According to the Consumers' Foundation, drug prices in hospitals and medical centers increase at an annual average of 20 percent; with 25 percent of the NT$550 billion national insurance fund to be used to purchase medication, the people are spending a total of NT$2.75 billion each year just on drugs — an obvious hike from previous years, thus the “black hole” moniker.
Taiwanese people rely on 6.5 times the prescription drugs compared to Americans, and a public survey in Taiwan pointed out that 57.38 percent of citizens felt that doctors had “prescribed more drugs than needed,” while 41.43 percent of people reported that they normally do not finish their prescribed medicine.

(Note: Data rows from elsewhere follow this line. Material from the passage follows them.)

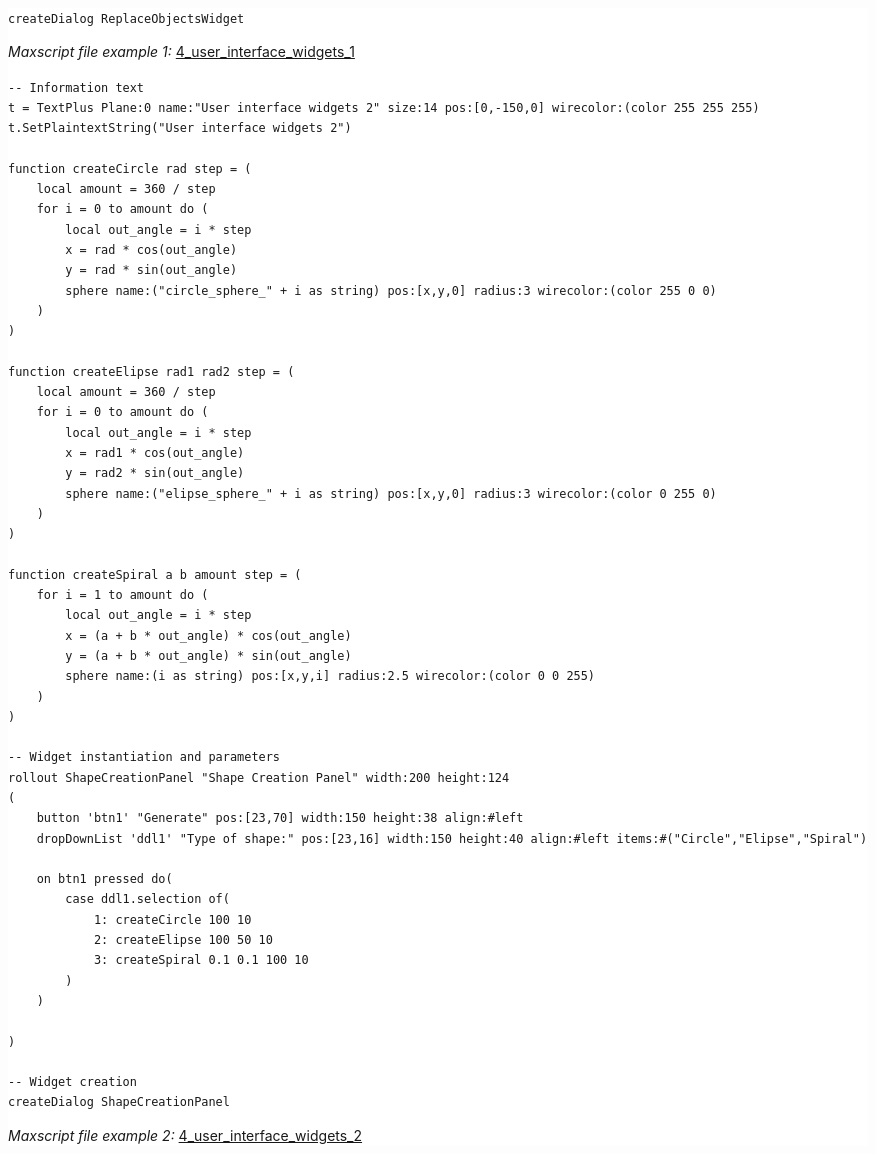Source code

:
 ```maxscript
createDialog ReplaceObjectsWidget
```
*Maxscript file example 1:* [4_user_interface_widgets_1](https://github.com/daliife/IntroMaxScript/blob/master/IntroductionExamples/4_user_interface_widgets_1.ms)
```maxscript
-- Information text
t = TextPlus Plane:0 name:"User interface widgets 2" size:14 pos:[0,-150,0] wirecolor:(color 255 255 255)
t.SetPlaintextString("User interface widgets 2")

function createCircle rad step = (
	local amount = 360 / step
	for i = 0 to amount do (
		local out_angle = i * step
		x = rad * cos(out_angle)
		y = rad * sin(out_angle)
		sphere name:("circle_sphere_" + i as string) pos:[x,y,0] radius:3 wirecolor:(color 255 0 0)
	)
)

function createElipse rad1 rad2 step = (
	local amount = 360 / step
	for i = 0 to amount do (
		local out_angle = i * step
		x = rad1 * cos(out_angle)
		y = rad2 * sin(out_angle)
		sphere name:("elipse_sphere_" + i as string) pos:[x,y,0] radius:3 wirecolor:(color 0 255 0)
	)
)

function createSpiral a b amount step = (
	for i = 1 to amount do (
		local out_angle = i * step
		x = (a + b * out_angle) * cos(out_angle)
		y = (a + b * out_angle) * sin(out_angle)
		sphere name:(i as string) pos:[x,y,i] radius:2.5 wirecolor:(color 0 0 255)
	)
)

-- Widget instantiation and parameters
rollout ShapeCreationPanel "Shape Creation Panel" width:200 height:124
(
	button 'btn1' "Generate" pos:[23,70] width:150 height:38 align:#left
	dropDownList 'ddl1' "Type of shape:" pos:[23,16] width:150 height:40 align:#left items:#("Circle","Elipse","Spiral")

	on btn1 pressed do(
		case ddl1.selection of(
			1: createCircle 100 10
			2: createElipse 100 50 10
			3: createSpiral 0.1 0.1 100 10
		)
	)

)

-- Widget creation
createDialog ShapeCreationPanel
```
*Maxscript file example 2:* [4_user_interface_widgets_2](https://github.com/daliife/IntroMaxScript/blob/master/IntroductionExamples/4_user_interface_widgets_2.ms)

The statistics indicate that prescription drugs are being wasted excessively in Taiwan, said the Consumers' Foundation.
Instead of trying to stem the yearly losses that result from unnecessary drug price hikes, the NHIA recently launched the “Health Insurance Expense Goal System,” something that would only worsen the current situation, accused the Consumers' Foundation.
The system's two-year trial began in 2013, aiming to set precedents for annual drug expenses; there would be an official hike in drug prices if the nation spent more money on medicine than previously estimated. The NHIA said that the system was implemented to lower drug prices reasonably in the future, and to regulate the drug dosage consumed by the public to clear away “allegations” of excessive drug waste.
The annual hike in drug pricing in 2013 was estimated to be 4.528 percent, but in fact the public has spent an extra NT$5.67 billion on prescription drugs when compared to 2012; the actual hike was 8.79 percent — almost double the estimated percentage.
The NHIA had scheduled to raise drug prices on April 1 this year, but delayed the hike to May 1 when pharmacists complained. The delay caused a shortage in medication for many patients and consumers who had the prescription slip but could not purchase the drugs, noted the Consumers' Foundation.